Das sagt er nicht ohne Stolz und fügt hinzu: „Zwanzig Lehrlinge hab ich zu Gesellen gemacht und hier im Ort gibt’s kein Haus, in dem meine Firma nicht schon drinne war.“

„Ist bei mir auch so“, sage ich.

„Ach sind Sie auch Gipser gewesen?“

„Nein, aber wir kommen auch in jedes Haus, früher oder später.“

Frau Böckel unterbricht uns mit der nächsten Versionskorrektur: „Gipsermeister! Ja, ja, Gipsermeister! Als wir 1946 aus dem Riesengebirge hierher gekommen sind, hatten wir nichts außer zwei Pappkoffern. Und im Durchgangslager hat einer nach den Berufen gefragt. Da hat der Grundmeiers Jockel zu meinem Hans gesagt: ‚Zwei Zeugen braucht man. Wenn Du und der Hermann sagt, daß ich Malermeister bin, dann bezeuge ich Dir auch einen Beruf‘. Und so ist der Jockel Malermeister geworden, mein Hans wurde Gipser und der der Hermann wurde Tischler. Den Meisterbrief von der Handwerkskammer gab’s zwei Jahre später ohne was. So war das!“

„Meister ist Meister!“, knurrt Herr Böckel und ich amüsiere mich über die beiden alten Herrschaften.

Nachdem wir die notwendigen Üblichkeiten hinsichtlich von Schwester Gertruds Bestattung besprochen hatten, fragt Herr Böckel: „Und wie sieht’s jetzt aus mit dem Erbschein? Krieg ich den gleich von Ihnen? Ich brauch den, wegen der zwei Häuser meiner Schwester.“

„Wissen Sie“, ergänzt seine Frau: „Meine Schwägerin hat nämlich mit ihrem Mann zusammen ein Sechsfamilienhaus gebaut und später noch ein Mietshaus dazu geerbt. Wir hatten ja auch Glück. Schon 1959 konnten wir ein schönes Haus in der Kronenstraße kaufen, das war die Straße, die vorher Adolf-Hitler-Straße geheißen hat, Sie werden sich erinnern.“

„Nee, tu ich nicht, so alt bin ich noch nicht“, entgegne ich.

„Stimmt ja, Sie müssen nach dem Krieg geboren sein, nicht wahr?“

Es kränkt mich ein bißchen, daß die Frau es auch nur in Erwägung zieht, ich könne schon so alt sein, aber gut, es war spät letzte Nacht…

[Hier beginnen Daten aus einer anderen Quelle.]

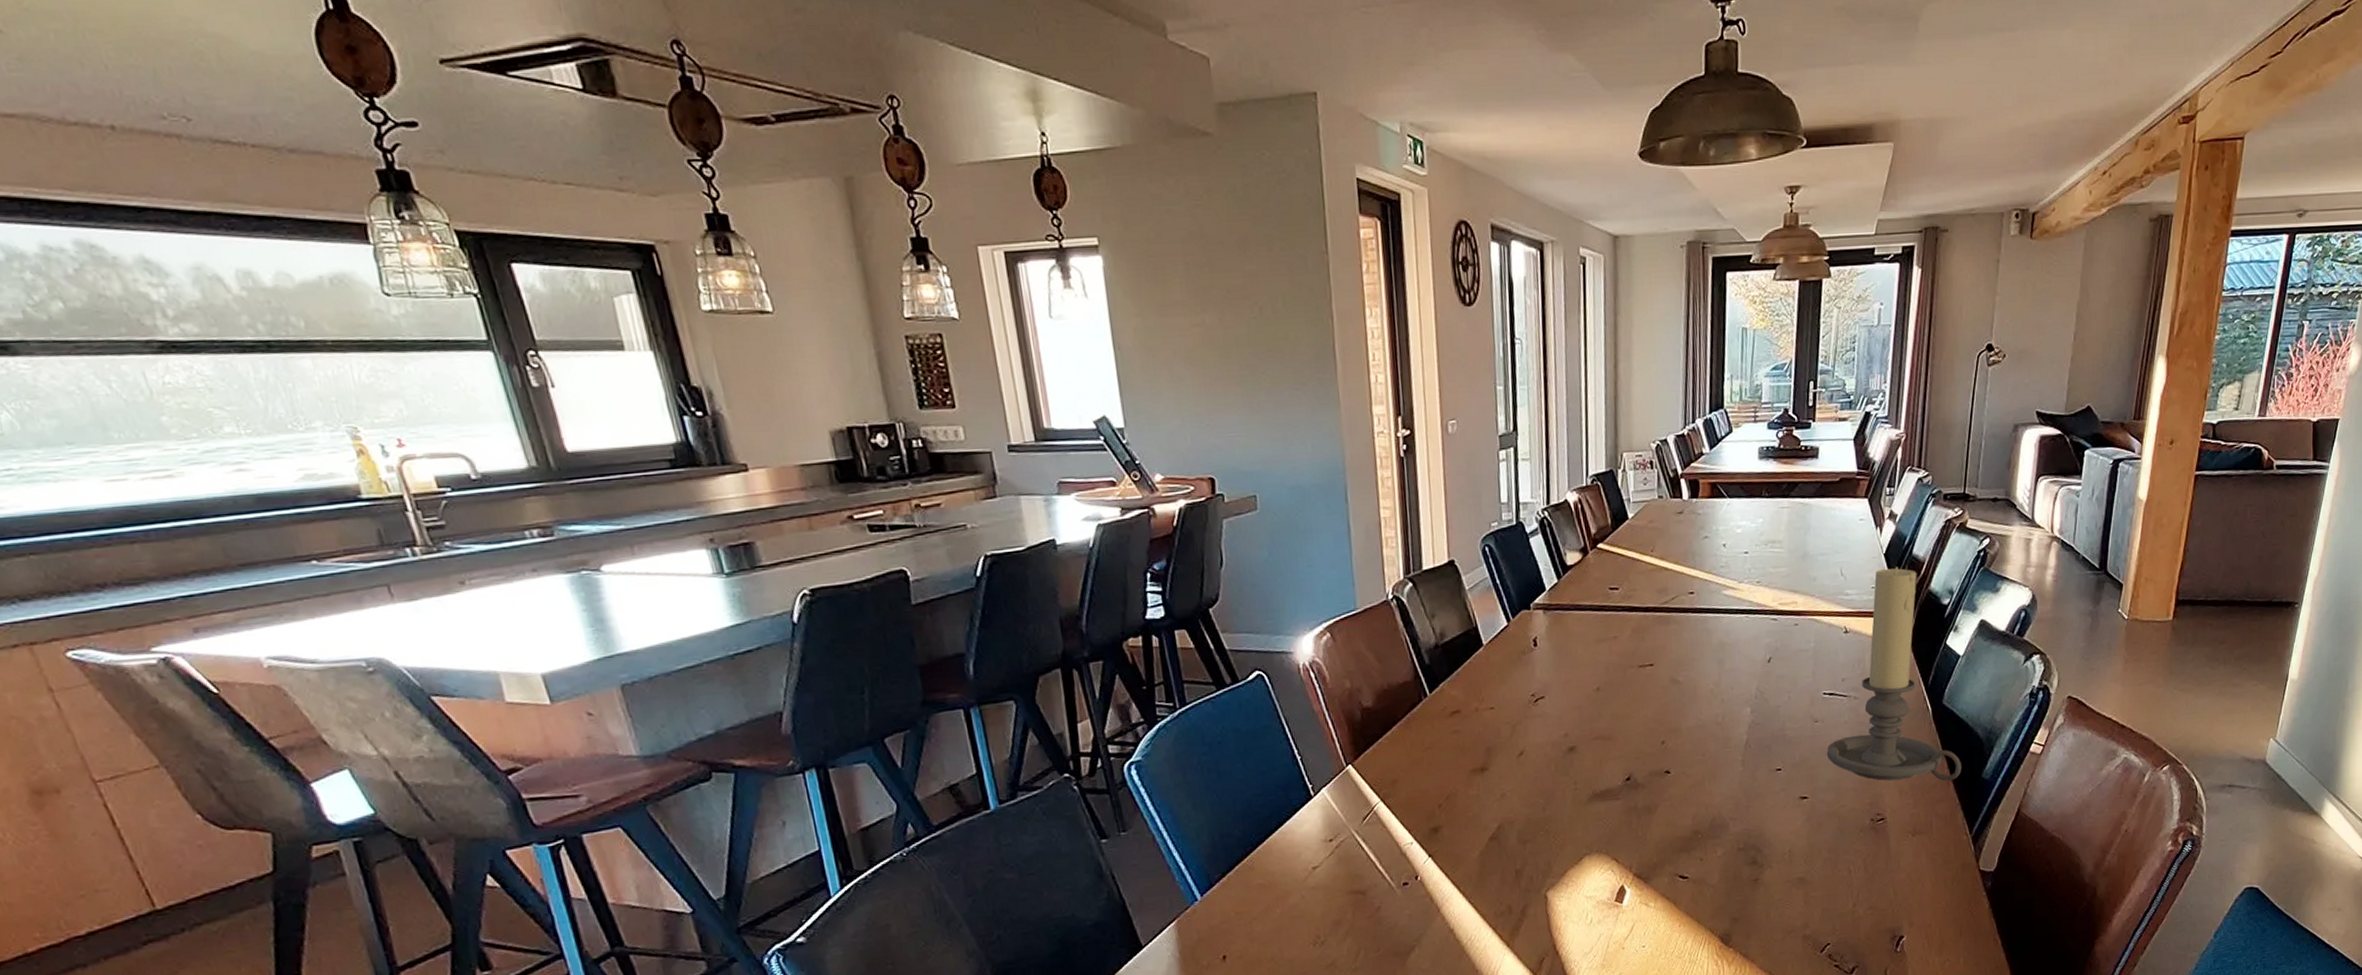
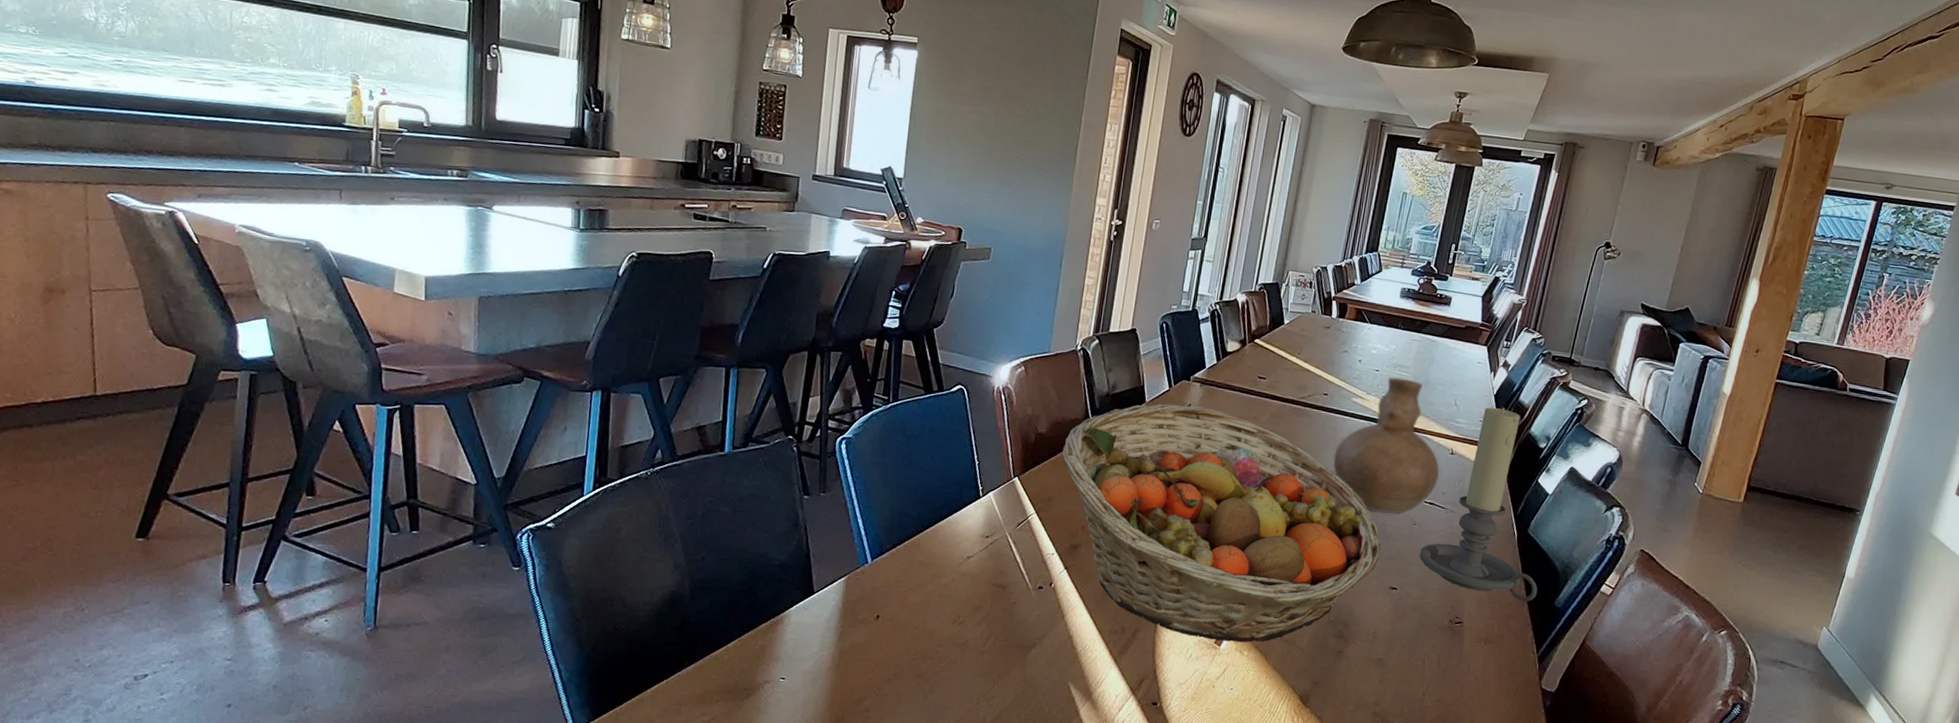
fruit basket: none [1396,637,1783,900] -> present [1062,403,1381,643]
vase: none [1712,555,1836,717] -> present [1333,377,1440,515]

„Jedenfalls haben wir uns das Haus in der Kronenstraße gekauft, ist ein Haus mit acht Wohnungen, da haben wir zwei Wohnungen zusammengelegt und die anderen vermietet…“, sagt sie und er ergänzt: „Alles gute Mieter. Alle älter und ganz ruhig und sauber, alles Nichtraucher und keine Tiere.“

„Keine Tier, das ist die Hauptsache!“, sagt seine Frau.

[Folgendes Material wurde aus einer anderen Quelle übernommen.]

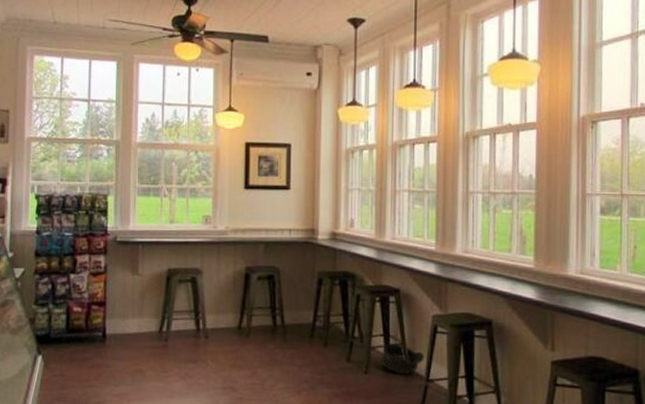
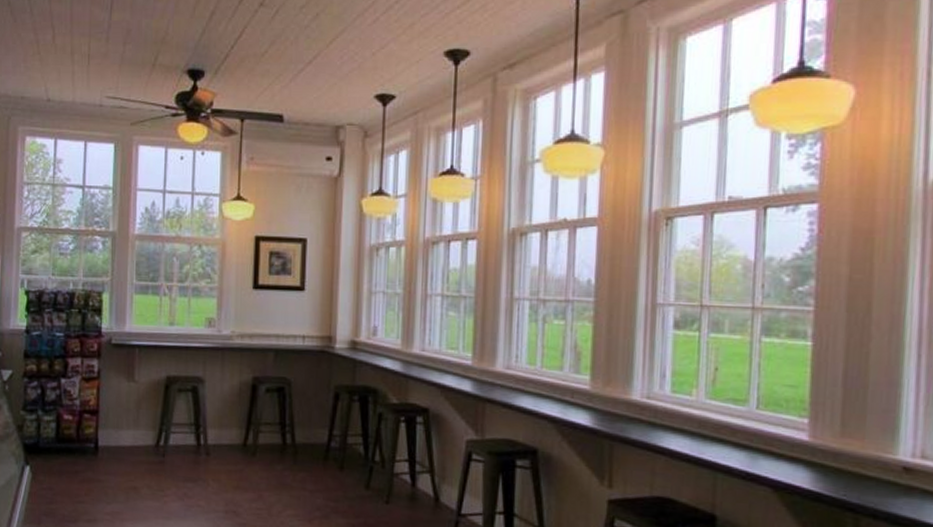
backpack: present [380,343,425,374] -> none [404,470,457,507]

„Und geerbt haben wir auch noch was und gekauft auch noch“, freut sich Herr Böckel.

„Ja, insgesamt haben wir vier Mietshäuser und jetzt noch die zwei von meiner Schwägerin Gertrud, das ist unsere Altersversorgung.“

„Schön“, sage ich, was soll ich auch sonst sagen.

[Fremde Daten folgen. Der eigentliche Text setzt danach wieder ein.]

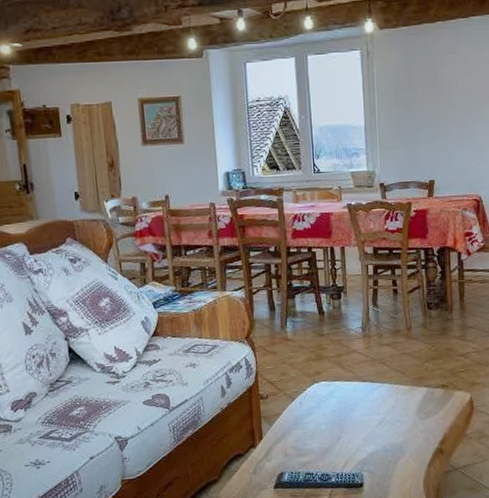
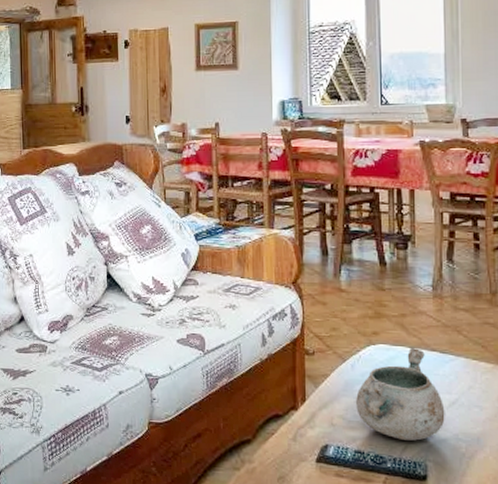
decorative bowl: none [304,380,375,458] -> present [356,347,445,441]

Etwa zwei Wochen später bin ich bei den Böckels zu Hause. Frau Böckel hat Donauwellen gebacken und leckeren Kaffee dazu gekocht. Aus Dankbarkeit, wie sie sagt, weil bei der Beerdigung von Gertrud alles so schön war. Die Rechnung wollen sie auch gleich bezahlen.
„Das geht doch sicher ohne Rechnung“, sagt Herr Böckel und zählt mir einen deutlich reduzierten Betrag in bar auf den Tisch.

Nun ist ja rund um Tod, Trauer und Bestattung die Farbe Schwarz durchaus die vorherrschende, aber nicht beim Bezahlen der Rechnung. Man kann sicher in jedem Gewerbe irgendwie mal was an der Steuer vorbeitricksen, aber im Bestattungsgewerbe ist das sehr, sehr schwer, denn kaum etwas läßt sich leichter ermitteln, als die Anzahl der Sterbefälle, die ein Bestatter abgewickelt hat, man rechnet einfach nur die Anzahl der gekauften Särge nach.

„Nee, das geht leider nicht“, sage ich und um ihm gleich den Wind aus den Segeln zu nehmen, füge ich noch hinzu: „Die Rechnung ist schon beim Steuerberater durchgelaufen.“

Er schluckt die bittere Pille mit hochgezogenen buschigen Augenbrauen und schnaubt dabei, als er mit mehrfachem Kontrollblick auf die Rechnung den fehlenden Betrag ganz exakt abzählt. Man spürt, wie es ihn schmerzt, so viel schönes Geld hergeben zu müssen und der Trennungsschmerz treibt ihm sogar die eine oder andere Schweißperle auf die Stirn. Zu guter Letzt nimmt er einen Zehner wieder weg und meint: Ein bißchen was geht immer.“

Jau, ein bißchen was geht immer und wenn es den alten Herrn glücklich macht – was soll’s?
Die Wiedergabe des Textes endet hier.